Jones talks about IQ – what it is, what it predicts. He knows his psychometrics, which is damned unusual for an economist. You would almost think that he’s spent a lot of time (sub rosa) conferring, conversing, and otherwise hobnobbing with devotees of the Dark Arts. He talks about how nice it would be if we could raise national IQs (then Indonesia could do what Germany does – and did) – but of course we don’t really know how, except with iodine supplementation.
He talks about the ways in which a higher national IQ pays off – more patience (low time preference), higher savings rates, more cooperation, more ability to form teams suited to complex tasks with little room for error, less incompetent government. I’d also mention differences in inventiveness, a higher fraction of people that exceed required thresholds for complex tasks, more people believing in and practicing basic maintenance (zero or crappy maintenance is the bane of the Third World), more effective deterrence of crime, fewer accidents, etc etc. If you’re ever watched a decent but dumb guy confidently fire a nail gun into the palm of his own hand, you will know what I mean.
…If you talked to a smart, fair-minded guy in 1900, one with wide experience, and asked which countries would do well if native ability were the main determinant of national success – I think he would have predicted something roughly like what we see today. It’s highly correlated with peoples that managed fairly high levels of sophistication since the Bronze Age.

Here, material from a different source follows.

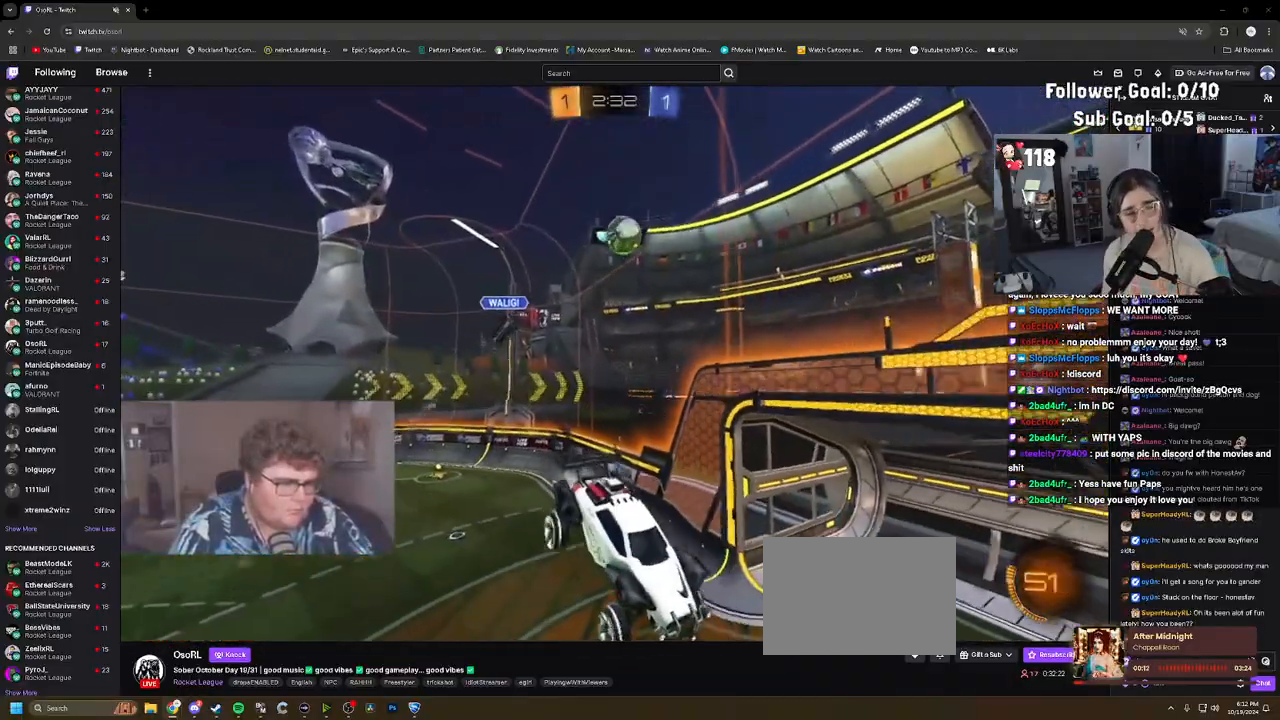
{"buttons": ["R1", "R2"], "left_stick": "right", "events": [[100, "R1", "down"], [117, "TRIANGLE", "down"], [150, "left_stick", "down-right"], [217, "TRIANGLE", "up"], [267, "left_stick", "center"], [483, "left_stick", "right"]]}
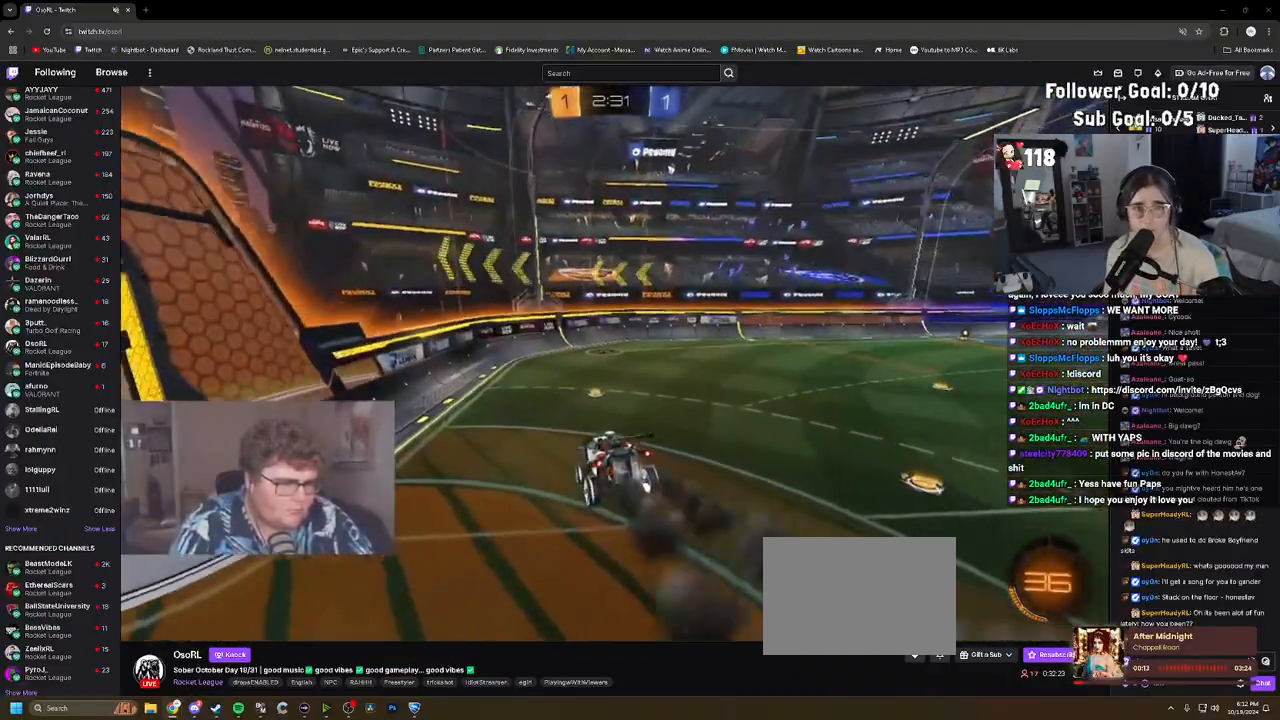
{"buttons": ["L1", "R2"], "left_stick": "up-left", "events": [[67, "left_stick", "center"], [300, "R1", "up"], [367, "TRIANGLE", "down"], [417, "left_stick", "up-left"], [433, "L1", "down"], [500, "TRIANGLE", "up"]]}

If it’s all that obvious, why haven’t other economists come to similar conclusions? Because they didn’t like these conclusions, of course – because of professional risk – because they don’t have a reasonably detailed picture of the world – because they never bothered to learn anything about psychometrics. Look at the reaction of the economists to Lynn and Vanhanen’s work: puerile.
COMMENTS:
* I would think the main reason for economists not noticing the importance of IQ is that standard economic theory doesn’t have a hole in which to fit that peg. This goes for both neoclassical (“people are rational”) and behavioural (“people are irrational”). Human capital theory comes closest, but the standard model is blank slate.

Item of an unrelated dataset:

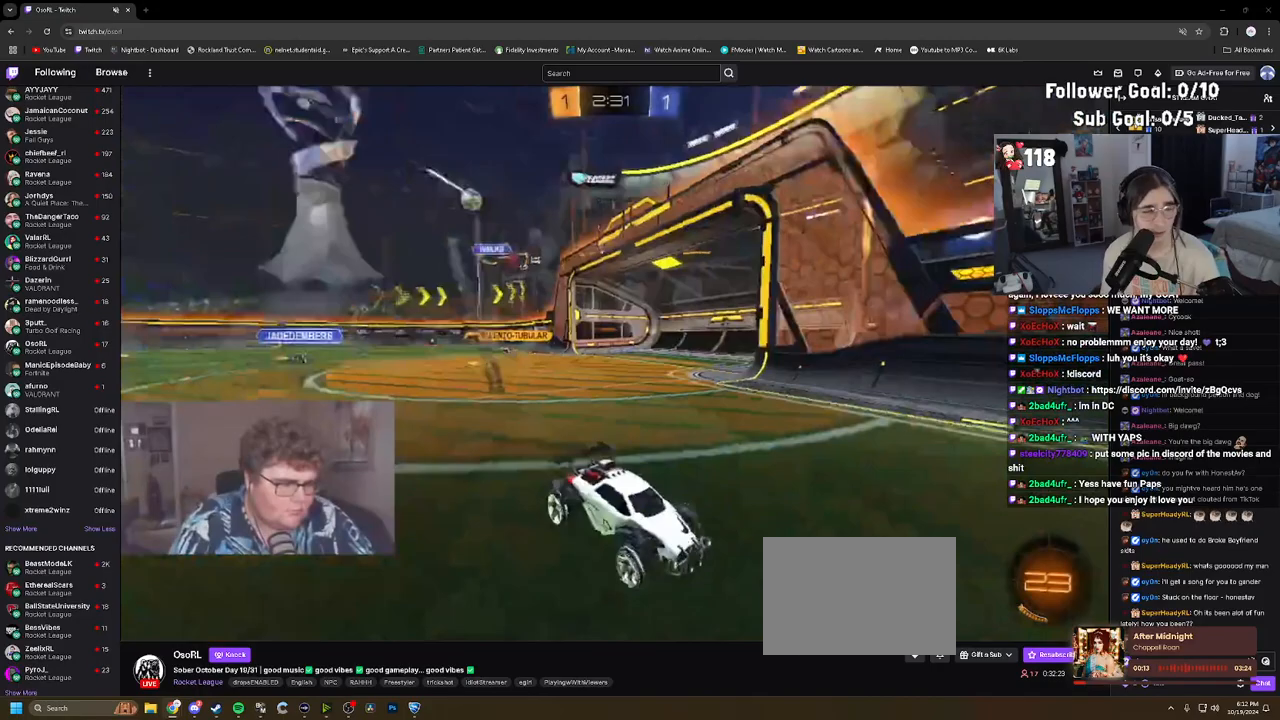
{"buttons": ["R2"], "left_stick": "up-left", "events": [[117, "L1", "up"]]}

* As I understand it, people like Bryan Caplan and Tyler Cowen do not propose to raise national prosperity in the sense of GDP per head. The principle of comparative advantage means that if, say, small, rich Switzerland and large, poor Bangladesh allow the free movement of goods, specialisation will make each country richer than it was previously. Well then, the Caplans and the Cowens argue, add free movement of people so that the two countries are effectively provinces of a single superstate, and there will be even more specialisation and an even greater rise in prosperity. What they don’t tell you is that the GDP per head of the combined superstate will be lower than the GDP per head of the smaller, richer province used to be and that the Swiss, while richer as individuals, will find themselves living in a poorer country – like white Africans living better than they would at home while surrounded by dire poverty. And if you don’t like that, you are a high IQ misanthrope. “Make more money and move to a nicer area.”
* Many people claim we need to give those societies more time to “catch up” to Western ones. I say they’ve had a lot of time. Not one has actually “caught up”.
* China is very corrupt but Japan seems low in corruption. I’d be interested in your views on why there is this difference.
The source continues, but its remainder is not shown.